Media Catching on to Green Jobs Mythology

Today The Patriot-News reports that state and federal subsidies for renewables projects are running out, leading to uncertainty that a whole new Green Economy (promoted by environmentalists) will survive without them:

Even someone spending $80,000 on a solar photovoltaic array to electrify his home could expect to get $74,000 back within five years through federal tax credits, Pennsylvania Sunshine Grants, green power credits sold to utilities, and savings. Without incentives, it could take 40 years to break even at current electric rates.

Now many of those incentives are expiring or running out of money.

American Recovery and Reinvestment Act of 2009 money will no longer be flooding into the state. State and federal governments are facing huge deficits and looking for items to cut.

The Pennsylvania Sunshine Grant fund is almost out of money. Federal tax credits for many energy-efficiency projects expire Dec. 31. Tax credits for wind power run out in 2012, although solar energy credits will continue through 2016.

And the Washington Post says (Hat tip: CEI’s Christine Hall) there’s little evidence that all the “investment” made in the New Energy Economy by the Obama administration has produced many “Green” jobs:

With nearly 15 million Americans out of work and the unemployment rate hovering above 9 percent for 18 consecutive months, policymakers desperate to stoke job creation have bet heavily on green energy. The Obama administration channeled more than $90 billion from the $814 billion economic stimulus bill into clean energy technology, confident that the investment would grow into the economy’s next big thing.

The infusion of money is going to projects such as weatherizing public buildings and constructing advanced battery plants in the industrial Midwest, financing solar electric plants in the Mojave desert and training green energy workers.

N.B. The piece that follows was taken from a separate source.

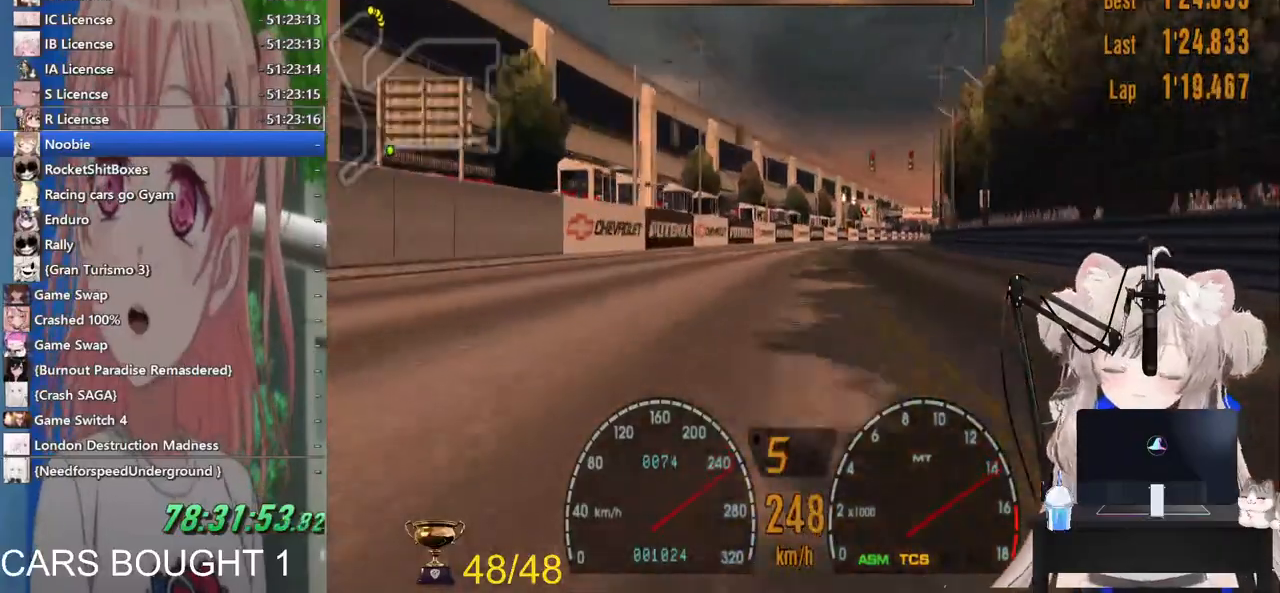
{"dt_ms": 500, "buttons": ["R2"], "left_stick": "center", "right_stick": "center", "events": [[500, "left_stick", "center"]]}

But the huge federal investment has run headlong into the stubborn reality that the market for renewable energy products – and workers – remains in its infancy. The administration says that its stimulus investment has saved or created 225,000 jobs in the green energy industry, a pittance in an economy that has shed 7.5 million jobs since the recession took hold in December 2007.

The industry’s growth has been undercut by the simple economic fact that fossil fuels remain cheaper than renewables. Both Obama administration officials and green energy executives say that the business needs not just government incentives, but also rules and regulations that force people and business to turn to renewable energy.

Yeah, just what Americans want more of from the government that wants to reach out and touch your junk: more “force” and regulations. But that’s what it takes to make a “Green” economy work.